I apologize if this is a duplicate post; I went through the forum to see if others were having similar problems and couldn’t find anything on it.
I have run HUMANn3 on my mouse microbial samples and found ~10^6 gene families (an amazing improvement from HUMANn2). These however only map to ~12 EC IDs when using the mapping file provided. When I run the UniRef90 IDs in UniProt, their database is able to map to many more EC IDs.
Does anyone have any insight on why there is such a huge discrepancy? Is there a way I can get an updated mapping file (hopefully short of making my own, I’m still a rookie bioinformatician but I can certainly give it a go!).
Thank you so much, this forum has been incredibly helpful.
Are you using updated mapping files for HUMAnN 3? The UniRef identifiers changed between v2 and 3, and if you’re using the old UniRef -> EC mapping file it might explain the low regrouping rate. Usually ~5-10% of UniRefs will have an EC annotation.
Yes, I’ve updated the mapping file for Humann3, but the majority of the ECs found in my data have 0 for all of the samples. Attached output file hopefully shows what I mean clearly.
Humann3_FwdRevMerg_lvl4ec_relab_unstratified.tsv (390 KB)

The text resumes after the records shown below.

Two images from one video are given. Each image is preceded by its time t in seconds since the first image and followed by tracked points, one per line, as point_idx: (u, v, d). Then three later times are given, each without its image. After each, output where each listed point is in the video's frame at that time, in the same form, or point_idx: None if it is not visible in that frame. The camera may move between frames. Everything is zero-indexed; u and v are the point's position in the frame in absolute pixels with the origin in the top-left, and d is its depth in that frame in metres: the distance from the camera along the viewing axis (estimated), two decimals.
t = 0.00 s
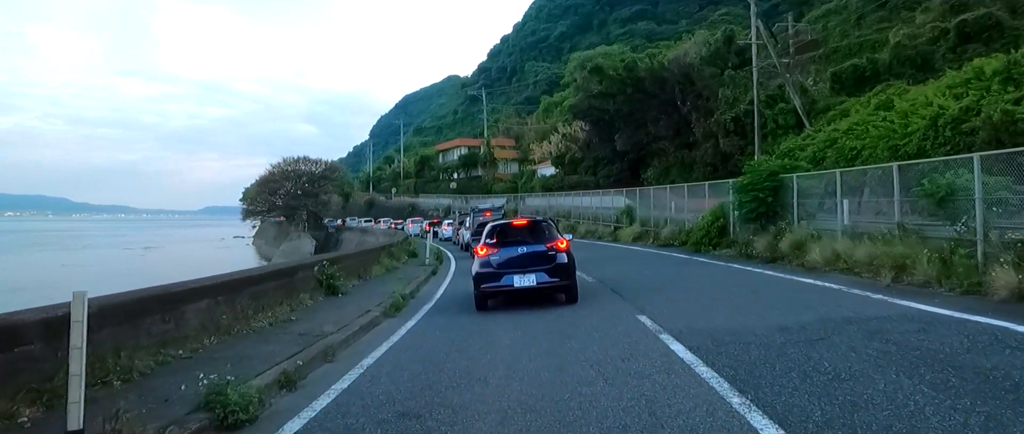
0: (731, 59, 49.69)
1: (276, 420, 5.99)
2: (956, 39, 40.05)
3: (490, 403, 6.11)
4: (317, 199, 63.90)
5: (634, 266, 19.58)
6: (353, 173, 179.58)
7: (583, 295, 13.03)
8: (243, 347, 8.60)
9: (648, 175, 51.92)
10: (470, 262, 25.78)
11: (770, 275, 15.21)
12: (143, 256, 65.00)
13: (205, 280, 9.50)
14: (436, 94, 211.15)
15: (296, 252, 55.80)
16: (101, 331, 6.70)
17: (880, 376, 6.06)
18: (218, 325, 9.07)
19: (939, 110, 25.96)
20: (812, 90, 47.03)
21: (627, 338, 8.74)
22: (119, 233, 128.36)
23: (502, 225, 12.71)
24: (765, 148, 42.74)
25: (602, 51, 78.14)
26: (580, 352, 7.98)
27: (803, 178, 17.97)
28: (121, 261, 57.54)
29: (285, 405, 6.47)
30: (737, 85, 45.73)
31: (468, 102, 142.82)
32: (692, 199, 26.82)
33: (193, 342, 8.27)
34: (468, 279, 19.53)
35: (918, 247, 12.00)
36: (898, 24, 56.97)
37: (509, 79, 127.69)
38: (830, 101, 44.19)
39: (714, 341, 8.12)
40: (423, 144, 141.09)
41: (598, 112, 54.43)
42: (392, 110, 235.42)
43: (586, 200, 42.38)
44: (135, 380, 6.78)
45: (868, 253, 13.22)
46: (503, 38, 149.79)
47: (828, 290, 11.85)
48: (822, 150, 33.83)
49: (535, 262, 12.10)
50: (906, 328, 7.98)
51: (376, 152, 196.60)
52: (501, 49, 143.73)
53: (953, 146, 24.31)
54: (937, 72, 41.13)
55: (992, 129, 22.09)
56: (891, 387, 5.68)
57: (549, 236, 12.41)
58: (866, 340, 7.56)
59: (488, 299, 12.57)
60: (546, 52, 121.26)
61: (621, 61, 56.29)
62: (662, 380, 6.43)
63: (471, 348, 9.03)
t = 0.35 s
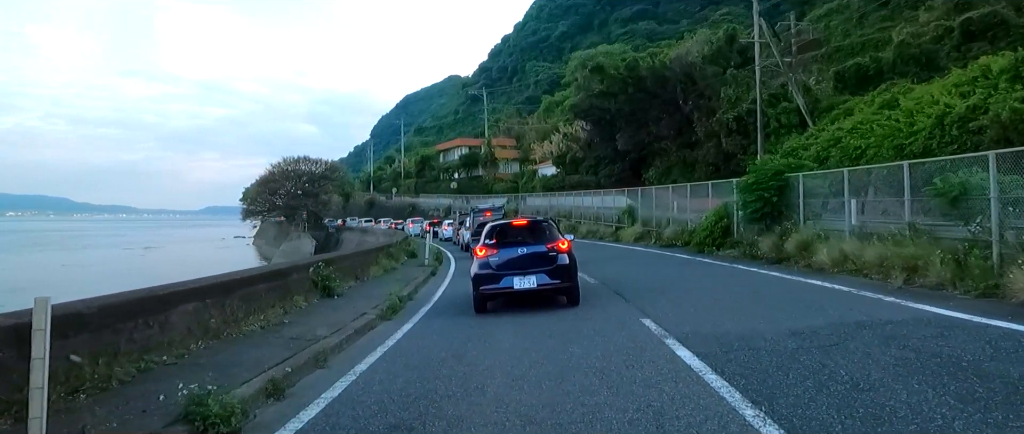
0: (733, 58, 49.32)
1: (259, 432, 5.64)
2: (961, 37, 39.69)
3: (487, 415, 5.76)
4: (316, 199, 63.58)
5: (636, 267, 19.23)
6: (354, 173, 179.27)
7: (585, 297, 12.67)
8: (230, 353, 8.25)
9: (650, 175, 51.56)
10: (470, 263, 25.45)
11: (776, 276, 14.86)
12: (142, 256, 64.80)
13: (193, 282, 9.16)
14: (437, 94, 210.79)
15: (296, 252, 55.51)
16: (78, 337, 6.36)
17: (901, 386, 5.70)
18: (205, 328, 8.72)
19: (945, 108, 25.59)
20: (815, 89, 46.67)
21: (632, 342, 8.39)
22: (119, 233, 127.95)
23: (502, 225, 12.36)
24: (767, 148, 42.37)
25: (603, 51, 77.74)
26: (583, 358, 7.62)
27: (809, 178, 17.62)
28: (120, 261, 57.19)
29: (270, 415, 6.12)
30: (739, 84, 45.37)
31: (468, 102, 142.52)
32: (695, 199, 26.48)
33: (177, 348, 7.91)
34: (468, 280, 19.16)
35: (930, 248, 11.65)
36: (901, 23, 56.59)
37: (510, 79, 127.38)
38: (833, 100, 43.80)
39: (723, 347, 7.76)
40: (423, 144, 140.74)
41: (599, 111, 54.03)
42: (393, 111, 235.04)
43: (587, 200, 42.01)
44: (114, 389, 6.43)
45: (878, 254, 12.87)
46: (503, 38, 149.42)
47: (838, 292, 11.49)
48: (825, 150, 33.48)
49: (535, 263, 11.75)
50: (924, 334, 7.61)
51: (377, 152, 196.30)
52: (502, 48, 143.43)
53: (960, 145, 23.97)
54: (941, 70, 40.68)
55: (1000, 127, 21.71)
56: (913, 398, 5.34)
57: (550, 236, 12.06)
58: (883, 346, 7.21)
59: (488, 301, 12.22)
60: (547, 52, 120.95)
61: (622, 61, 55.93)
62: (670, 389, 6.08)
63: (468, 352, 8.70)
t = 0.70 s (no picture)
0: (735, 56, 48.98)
1: None
2: (966, 36, 39.28)
3: (484, 426, 5.45)
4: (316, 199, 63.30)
5: (639, 267, 18.92)
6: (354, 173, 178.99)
7: (587, 298, 12.35)
8: (218, 358, 7.94)
9: (651, 175, 51.26)
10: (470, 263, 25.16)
11: (781, 277, 14.55)
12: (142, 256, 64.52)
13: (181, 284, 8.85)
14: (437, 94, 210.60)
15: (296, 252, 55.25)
16: (56, 342, 6.07)
17: (921, 396, 5.39)
18: (193, 332, 8.42)
19: (951, 107, 25.24)
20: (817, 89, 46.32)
21: (636, 347, 8.08)
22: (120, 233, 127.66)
23: (502, 225, 12.06)
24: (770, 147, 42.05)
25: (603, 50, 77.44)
26: (584, 364, 7.30)
27: (814, 177, 17.29)
28: (119, 262, 56.87)
29: (255, 426, 5.82)
30: (741, 83, 45.04)
31: (469, 102, 142.29)
32: (697, 199, 26.18)
33: (163, 352, 7.60)
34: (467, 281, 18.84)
35: (941, 249, 11.34)
36: (903, 22, 56.26)
37: (511, 79, 127.09)
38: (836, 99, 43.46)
39: (730, 352, 7.45)
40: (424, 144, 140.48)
41: (600, 111, 53.72)
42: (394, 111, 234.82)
43: (588, 200, 41.69)
44: (93, 398, 6.13)
45: (887, 255, 12.56)
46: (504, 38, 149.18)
47: (847, 294, 11.17)
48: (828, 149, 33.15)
49: (536, 264, 11.43)
50: (942, 340, 7.28)
51: (377, 152, 196.03)
52: (502, 48, 143.16)
53: (967, 144, 23.66)
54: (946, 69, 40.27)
55: (1007, 126, 21.39)
56: (936, 410, 5.02)
57: (551, 237, 11.76)
58: (899, 352, 6.89)
59: (487, 303, 11.91)
60: (547, 51, 120.66)
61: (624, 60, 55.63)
62: (678, 399, 5.77)
63: (466, 356, 8.39)
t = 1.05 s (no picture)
0: (737, 56, 48.69)
1: None
2: (970, 35, 38.92)
3: None
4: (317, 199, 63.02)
5: (641, 267, 18.65)
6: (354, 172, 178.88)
7: (587, 299, 12.09)
8: (208, 362, 7.69)
9: (652, 174, 50.96)
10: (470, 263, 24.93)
11: (787, 279, 14.29)
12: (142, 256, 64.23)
13: (170, 286, 8.59)
14: (438, 93, 210.28)
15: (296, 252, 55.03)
16: (35, 347, 5.82)
17: (940, 406, 5.12)
18: (182, 335, 8.15)
19: (957, 105, 24.92)
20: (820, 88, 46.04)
21: (640, 351, 7.81)
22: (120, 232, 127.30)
23: (501, 225, 11.79)
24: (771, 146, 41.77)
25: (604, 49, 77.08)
26: (586, 370, 7.03)
27: (819, 176, 17.01)
28: (118, 262, 56.69)
29: None
30: (743, 82, 44.74)
31: (470, 102, 142.06)
32: (699, 199, 25.90)
33: (149, 356, 7.35)
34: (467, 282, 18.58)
35: (953, 250, 11.06)
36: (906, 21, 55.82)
37: (511, 78, 126.81)
38: (839, 99, 43.17)
39: (738, 357, 7.17)
40: (425, 143, 140.23)
41: (601, 111, 53.44)
42: (395, 110, 234.72)
43: (589, 199, 41.40)
44: (72, 406, 5.86)
45: (895, 256, 12.28)
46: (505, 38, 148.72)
47: (855, 295, 10.90)
48: (832, 148, 32.85)
49: (536, 265, 11.15)
50: (957, 345, 7.00)
51: (378, 152, 195.98)
52: (503, 48, 142.79)
53: (973, 143, 23.36)
54: (949, 69, 39.99)
55: (1015, 125, 21.09)
56: (959, 421, 4.74)
57: (551, 237, 11.49)
58: (917, 358, 6.60)
59: (487, 304, 11.64)
60: (548, 51, 120.31)
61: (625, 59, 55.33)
62: (684, 406, 5.53)
63: (464, 361, 8.10)
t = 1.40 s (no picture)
0: (738, 55, 48.48)
1: None
2: (972, 34, 38.66)
3: None
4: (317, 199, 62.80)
5: (642, 268, 18.46)
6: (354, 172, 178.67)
7: (588, 301, 11.90)
8: (200, 365, 7.50)
9: (653, 174, 50.73)
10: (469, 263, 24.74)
11: (791, 279, 14.08)
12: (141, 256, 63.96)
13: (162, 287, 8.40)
14: (438, 92, 210.07)
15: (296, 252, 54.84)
16: (18, 351, 5.64)
17: (955, 414, 4.93)
18: (173, 337, 7.95)
19: (960, 104, 24.72)
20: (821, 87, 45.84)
21: (642, 354, 7.63)
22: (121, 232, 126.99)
23: (500, 225, 11.60)
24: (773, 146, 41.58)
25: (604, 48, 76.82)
26: (587, 374, 6.84)
27: (822, 175, 16.81)
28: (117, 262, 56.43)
29: None
30: (744, 82, 44.52)
31: (470, 102, 141.84)
32: (701, 199, 25.70)
33: (139, 360, 7.15)
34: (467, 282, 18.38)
35: (961, 250, 10.87)
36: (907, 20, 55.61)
37: (512, 78, 126.59)
38: (840, 98, 43.00)
39: (744, 361, 6.97)
40: (426, 143, 140.01)
41: (602, 110, 53.22)
42: (395, 110, 234.52)
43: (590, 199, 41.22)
44: (56, 413, 5.67)
45: (901, 256, 12.09)
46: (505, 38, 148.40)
47: (861, 297, 10.71)
48: (834, 148, 32.65)
49: (536, 266, 10.96)
50: (970, 348, 6.81)
51: (378, 151, 195.78)
52: (503, 48, 142.55)
53: (976, 143, 23.18)
54: (952, 69, 39.82)
55: (1020, 124, 20.86)
56: (976, 430, 4.55)
57: (551, 238, 11.31)
58: (928, 362, 6.40)
59: (487, 305, 11.44)
60: (549, 51, 120.05)
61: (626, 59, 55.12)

Ah ok, this looks like it might be the known issue of giving the
regroup_table script relative abundance measurements without changing the
--precision (rounding) flag to a larger number. The default (3) assumes you are working with CPM units and has the effect of rounding all of the very small relative abundances to zero.
I’m going to fix this for the next HUMAnN release. For now changing
--precision to something bigger should rescue your ECs.
This fixed my problem, thanks so much. For beginner users like me, it would be great if this were a warning in the --help text.